ならば、こういう展開になる可能性を、風鶴が予想していたとしたらどうだろう……?
虎獅狼は、そうも思ったが、ただ、勘がその可能性を訴えただけで、そう考えた根拠は無い。
「他の聖印も手に入ると思っていたが……。
恐らくは、間もなく魔王の手元、か」
「場所が分かるなら、結果は分かっているのだろう?」
「……近くにはある。しかし、同じ場所ではない。
ちなみに言っておくが、そんなに細かく場所を知れるものではない。
恐らくは魔王の手元に運んでいる途中と、想像することが出来る程度の範囲でしか分からぬ。

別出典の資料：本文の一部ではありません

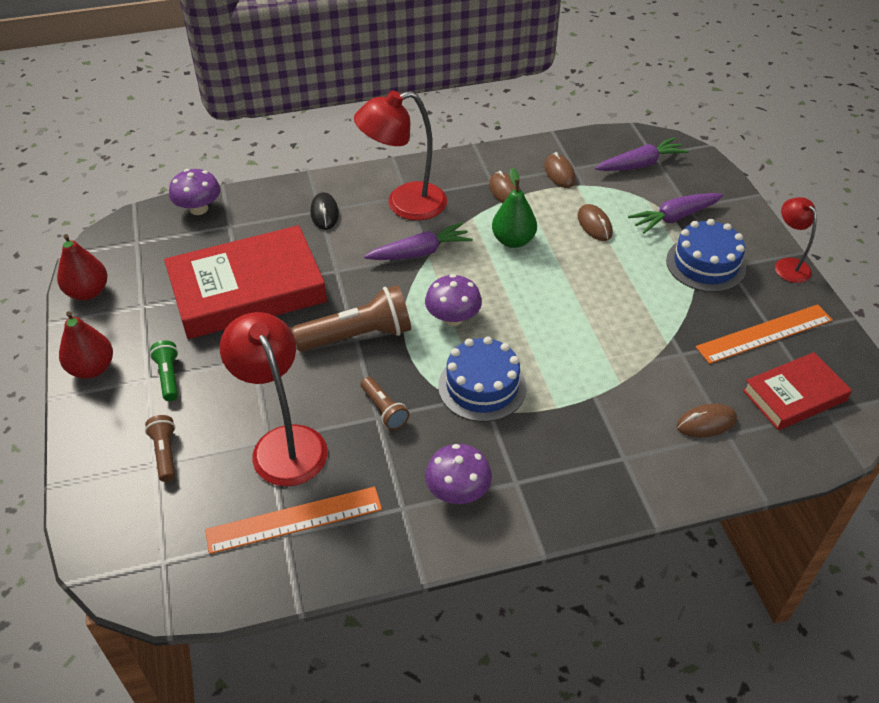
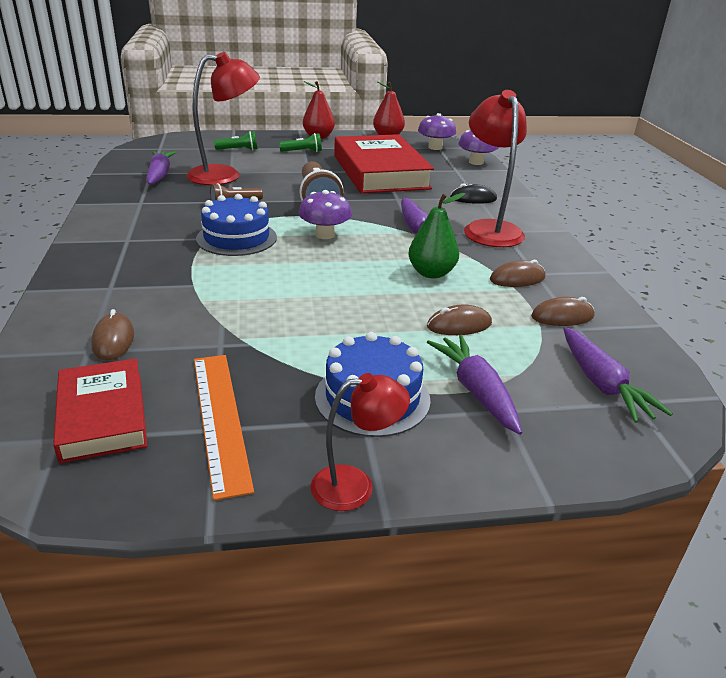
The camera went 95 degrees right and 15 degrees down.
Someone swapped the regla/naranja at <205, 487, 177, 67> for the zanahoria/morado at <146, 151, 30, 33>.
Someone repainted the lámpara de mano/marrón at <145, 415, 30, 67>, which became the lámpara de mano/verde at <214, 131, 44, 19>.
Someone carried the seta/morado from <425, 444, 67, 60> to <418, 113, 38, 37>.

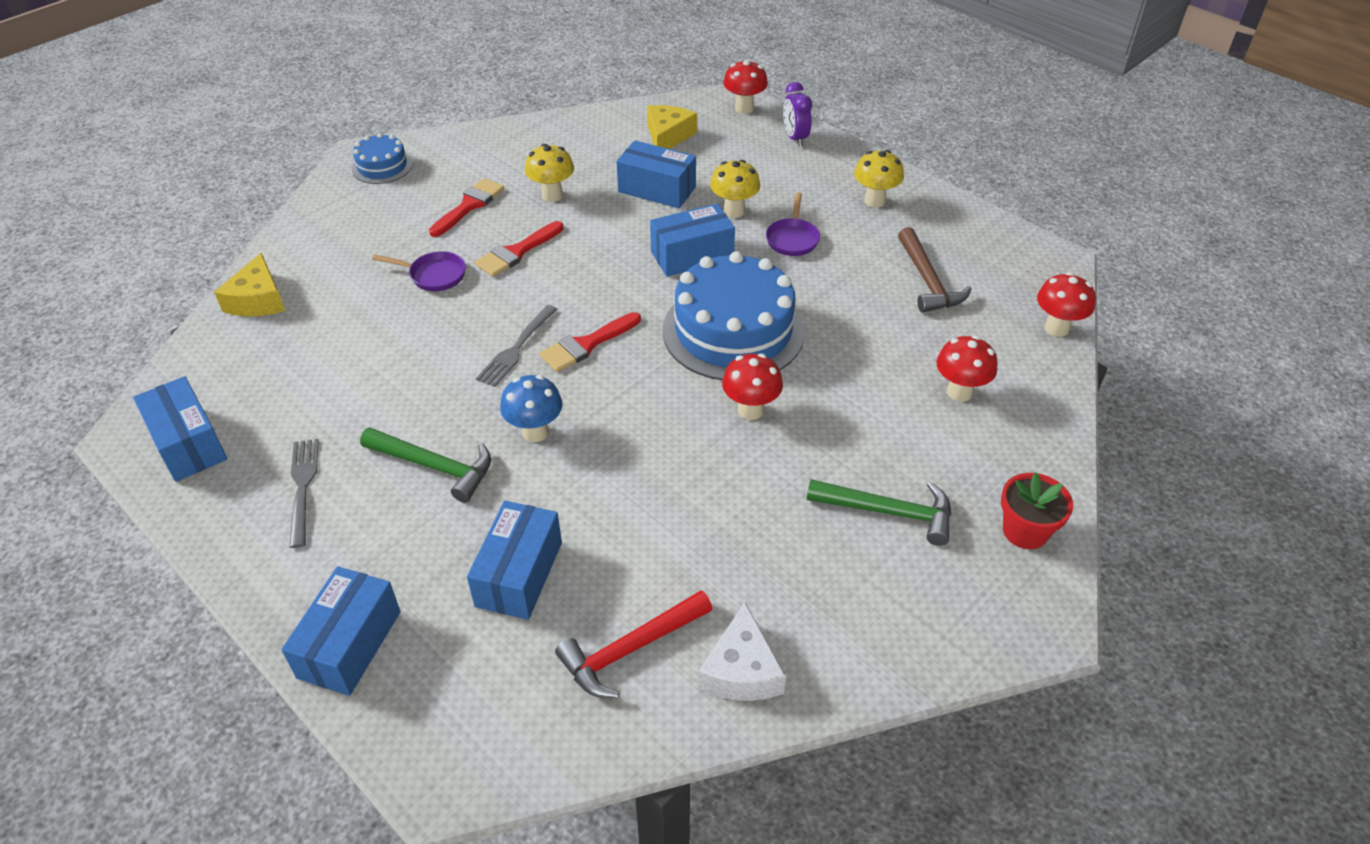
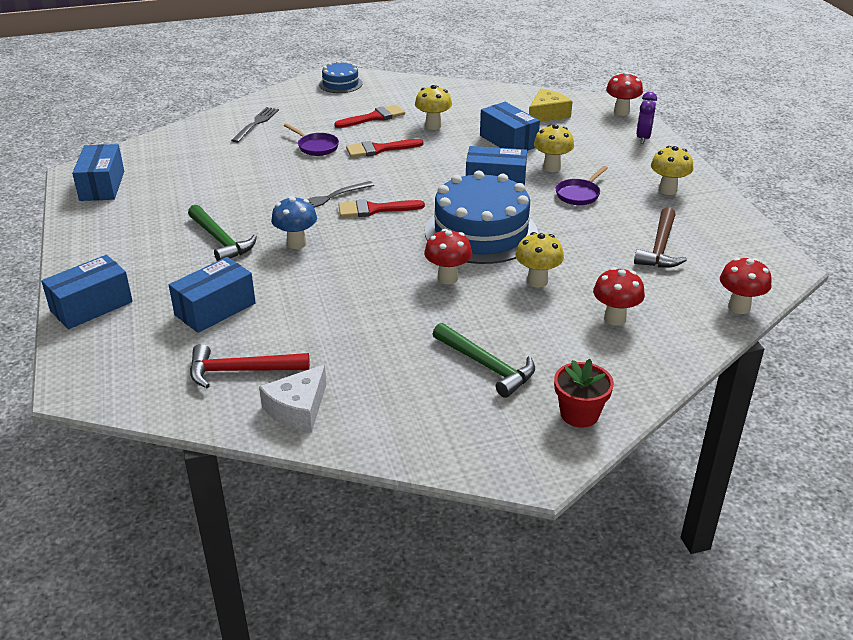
The camera went 30 degrees right and 10 degrees down.
Someone carried the tenedor/gris from <289, 439, 30, 109> to <231, 107, 48, 36>.
Someone put down the seta/amarillo at <515, 232, 49, 55>.
Someone took away the queso/amarillo at <214, 253, 71, 63>.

予想だけで言えば、恐らくそれらの聖印と魔王とは、一里以上の距離が離れている」
子の聖印が運ばれてくるまでは、さほどの時間はかからなかった。そして、それは鵬粋とは合わぬものだった。
「この聖印の守護者も見付けたいが……まぁ、急ぐことはあるまい。
さて。魔王の下に案内したいと言っていたな。連れて行け。
下らぬ罠など、仕掛けていないものと信じて良いのだろうな?」
「そのようなことは、決して!」
何だろう……。疑問に思ったのは、虎獅狼だけだろうか。
魔王の手下が、やけに風鶴に対して下手に出ている気がする。
訳の分からぬ不安感が、虎獅狼の心の中に湧き出した。